The ideal trypanocidal agent must be selective and act on the intra and extracellular forms; quickly, to prevent the evolution towards the chronic phase; its pharmacodynamics must reach effective trypanocidal levels of drug concentration in blood plasma, in biological fluids and in tissues, and must not induce resistance of the parasite to medicament (28). Nevertheless, there are no suitable and effective drugs against the chronic phase, which represents a challenge and makes it necessary to have new alternatives for specific and safe treatment for this phase of the disease. Our results show that the use of MOFs-EP has an inhibitory effect on the circulating forms of T. cruzi similar to that previously observed with ergosterol peroxide (17), but with much lower doses of compound and it is not toxic to mammalian cells.
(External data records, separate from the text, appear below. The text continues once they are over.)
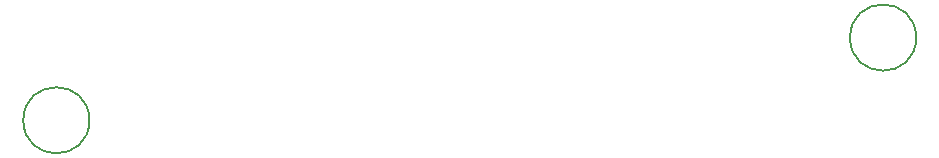
<source format=gbr>
G04 #@! TF.GenerationSoftware,KiCad,Pcbnew,no-vcs-found-104b606~61~ubuntu16.04.1*
G04 #@! TF.CreationDate,2018-02-16T14:36:21-05:00*
G04 #@! TF.ProjectId,D21_2550,4432315F323535302E6B696361645F70,rev?*
G04 #@! TF.SameCoordinates,Original*
G04 #@! TF.FileFunction,Other,Comment*
%FSLAX46Y46*%
G04 Gerber Fmt 4.6, Leading zero omitted, Abs format (unit mm)*
G04 Created by KiCad (PCBNEW no-vcs-found-104b606~61~ubuntu16.04.1) date Fri Feb 16 14:36:21 2018*
%MOMM*%
%LPD*%
G01*
G04 APERTURE LIST*
%ADD10C,0.150000*%
G04 APERTURE END LIST*
D10*
X101800000Y-131000000D02*
G75*
G03X101800000Y-131000000I-2800000J0D01*
G01*
X171800000Y-124000000D02*
G75*
G03X171800000Y-124000000I-2800000J0D01*
G01*
M02*

</source>
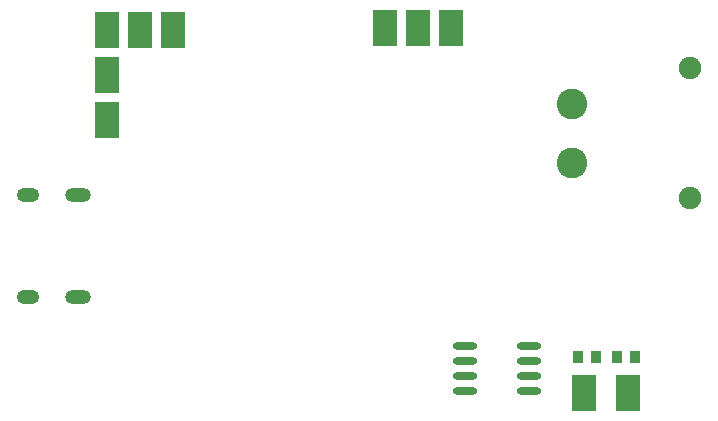
<source format=gbs>
G04 Layer: BottomSolderMaskLayer*
G04 EasyEDA v6.5.47, 2024-10-31 16:23:14*
G04 d01961b007cd42f0ad862483726119fd,f99730456eb041dfa0a19156df6b2b6d,10*
G04 Gerber Generator version 0.2*
G04 Scale: 100 percent, Rotated: No, Reflected: No *
G04 Dimensions in millimeters *
G04 leading zeros omitted , absolute positions ,4 integer and 5 decimal *
%FSLAX45Y45*%
%MOMM*%

%AMMACRO1*4,1,8,-0.4243,-0.4828,-0.454,-0.453,-0.454,0.4531,-0.4243,0.4828,0.4243,0.4828,0.454,0.4531,0.454,-0.453,0.4243,-0.4828,-0.4243,-0.4828,0*%
%AMMACRO2*4,1,8,-1.0207,-1.55,-1.05,-1.5207,-1.05,1.5207,-1.0207,1.55,1.0207,1.55,1.05,1.5207,1.05,-1.5207,1.0207,-1.55,-1.0207,-1.55,0*%
%ADD10C,2.6016*%
%ADD11C,1.9016*%
%ADD12O,2.2015958X1.2015978000000003*%
%ADD13O,1.9015964X1.2015978000000003*%
%ADD14MACRO1*%
%ADD15MACRO2*%
%ADD16O,2.051812X0.6700012*%

%LPD*%
D10*
G01*
X4732400Y-1342212D03*
G01*
X4732400Y-842213D03*
D11*
G01*
X5732399Y-542213D03*
G01*
X5732399Y-1642211D03*
D12*
G01*
X548995Y-1612696D03*
G01*
X548995Y-2476703D03*
D13*
G01*
X130987Y-2476703D03*
G01*
X130987Y-1612696D03*
D14*
G01*
X4939424Y-2984500D03*
G01*
X4788775Y-2984500D03*
G01*
X5269624Y-2984500D03*
G01*
X5118975Y-2984500D03*
D15*
G01*
X3429001Y-203201D03*
G01*
X1358901Y-215901D03*
G01*
X800101Y-215901D03*
G01*
X800101Y-596901D03*
G01*
X3708401Y-203201D03*
D16*
G01*
X3831590Y-3276600D03*
G01*
X3831590Y-3149600D03*
G01*
X3831590Y-3022600D03*
G01*
X3831590Y-2895600D03*
G01*
X4372609Y-3276600D03*
G01*
X4372609Y-3149600D03*
G01*
X4372609Y-3022600D03*
G01*
X4372609Y-2895600D03*
D15*
G01*
X1079501Y-215901D03*
G01*
X3149601Y-203201D03*
G01*
X800101Y-977901D03*
G01*
X4838701Y-3289301D03*
G01*
X5207001Y-3289301D03*
M02*

</source>
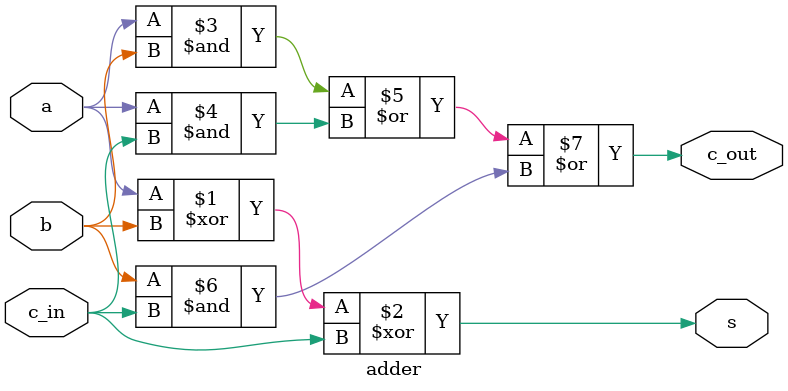
<source format=v>
module adder (
    input  a,
    input  b,
    input  c_in,
    output s,
    output c_out
);
  assign s = a ^ b ^ c_in;
  assign c_out = (a & b) | (a & c_in) | (b & c_in);
endmodule

</source>
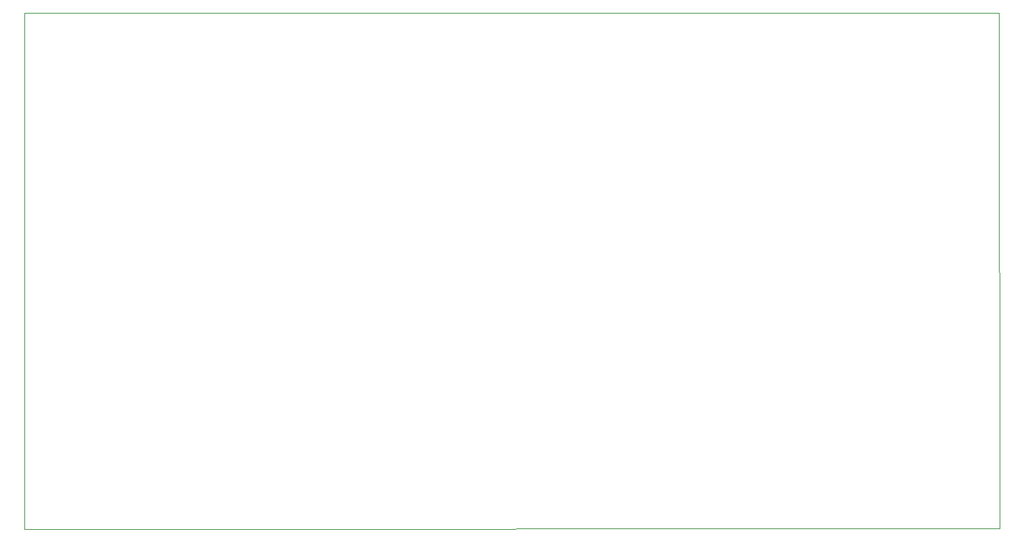
<source format=gm1>
G04 #@! TF.GenerationSoftware,KiCad,Pcbnew,(6.99.0-1603-g82820d4b1c)*
G04 #@! TF.CreationDate,2022-06-17T10:58:42+02:00*
G04 #@! TF.ProjectId,Unifying,556e6966-7969-46e6-972e-6b696361645f,rev?*
G04 #@! TF.SameCoordinates,Original*
G04 #@! TF.FileFunction,Profile,NP*
%FSLAX46Y46*%
G04 Gerber Fmt 4.6, Leading zero omitted, Abs format (unit mm)*
G04 Created by KiCad (PCBNEW (6.99.0-1603-g82820d4b1c)) date 2022-06-17 10:58:42*
%MOMM*%
%LPD*%
G01*
G04 APERTURE LIST*
G04 #@! TA.AperFunction,Profile*
%ADD10C,0.050000*%
G04 #@! TD*
G04 APERTURE END LIST*
D10*
X211900000Y-139950000D02*
X211864200Y-78984000D01*
X211864200Y-78984000D02*
X96825000Y-78984000D01*
X96820200Y-139986000D02*
X96825000Y-78984000D01*
X96820200Y-139986000D02*
X211900000Y-139950000D01*
M02*

</source>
One of the limitations of the study was the lack of a model to evaluate the effect of nano MOFs-EP against the intracellular form of the parasite, However, there is a good candidate for the treatment of Chagas disease in the acute phase, In addition, more tests should be performed with chronic phase models as well as adjusting the doses for use in this stage, in other words, it is necessary to develop a model that increases the selectivity for the infected tissues (especially necessary for the elimination of intracellular forms), mediated by a mechanism that facilitates the release of the compound in the cytoplasm and that also allows to reduce the total doses administered, which would be ideal to improve the results of current therapy against the disease.

Conclusion

These results open up the possibility of using MOFs-EP as a promising candidate for biomedical application in the treatment of Chagas disease, as a novel and efficient drug administration system. Nevertheless, complementary tests should be performed to analyze the side effects in the administration of these particles or its use in the coupling of previously established compounds for the treatment and improvement of the therapeutic result against Chagas disease, since the lack of treatment for this disease raises the need to seek effective solutions for this public health problem.

Acknowledgements

The authors are grateful for the technical assistance of Dra. Soledad Lagunes Castro. No financial support was received for this study.

Footnotes

Conflict of interests

The authors declare that they have no conflicts of interest.